»»

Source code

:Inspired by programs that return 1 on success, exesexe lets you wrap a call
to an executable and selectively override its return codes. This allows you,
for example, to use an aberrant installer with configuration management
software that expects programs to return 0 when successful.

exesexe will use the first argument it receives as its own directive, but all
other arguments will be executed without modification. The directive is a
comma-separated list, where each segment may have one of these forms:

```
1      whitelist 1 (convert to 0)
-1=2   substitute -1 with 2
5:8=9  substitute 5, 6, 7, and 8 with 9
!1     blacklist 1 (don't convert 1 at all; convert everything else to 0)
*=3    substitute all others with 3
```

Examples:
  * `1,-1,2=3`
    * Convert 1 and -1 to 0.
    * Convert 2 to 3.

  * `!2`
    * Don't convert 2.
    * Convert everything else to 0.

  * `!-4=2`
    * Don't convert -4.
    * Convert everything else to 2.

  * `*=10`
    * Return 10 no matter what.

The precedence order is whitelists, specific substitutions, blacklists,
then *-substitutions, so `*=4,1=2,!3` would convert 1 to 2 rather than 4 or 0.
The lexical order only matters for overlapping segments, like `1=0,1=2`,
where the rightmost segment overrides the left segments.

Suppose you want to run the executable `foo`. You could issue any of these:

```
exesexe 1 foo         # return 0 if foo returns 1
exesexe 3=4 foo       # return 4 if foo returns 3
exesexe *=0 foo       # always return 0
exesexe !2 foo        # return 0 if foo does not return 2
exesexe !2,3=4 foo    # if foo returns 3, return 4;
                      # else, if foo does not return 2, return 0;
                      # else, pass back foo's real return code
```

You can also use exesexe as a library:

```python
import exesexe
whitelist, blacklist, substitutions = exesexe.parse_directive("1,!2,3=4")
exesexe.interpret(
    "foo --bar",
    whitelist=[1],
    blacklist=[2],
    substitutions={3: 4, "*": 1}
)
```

««

_Work to complete:_
Go to the line containing "Suppose you want" in the listing. Print it and every line through the last one, exactly and with nothing more.

_Solution to this exercise:_
Suppose you want to run the executable `foo`. You could issue any of these:

```
exesexe 1 foo         # return 0 if foo returns 1
exesexe 3=4 foo       # return 4 if foo returns 3
exesexe *=0 foo       # always return 0
exesexe !2 foo        # return 0 if foo does not return 2
exesexe !2,3=4 foo    # if foo returns 3, return 4;
                      # else, if foo does not return 2, return 0;
                      # else, pass back foo's real return code
```

You can also use exesexe as a library:

```python
import exesexe
whitelist, blacklist, substitutions = exesexe.parse_directive("1,!2,3=4")
exesexe.interpret(
    "foo --bar",
    whitelist=[1],
    blacklist=[2],
    substitutions={3: 4, "*": 1}
)
```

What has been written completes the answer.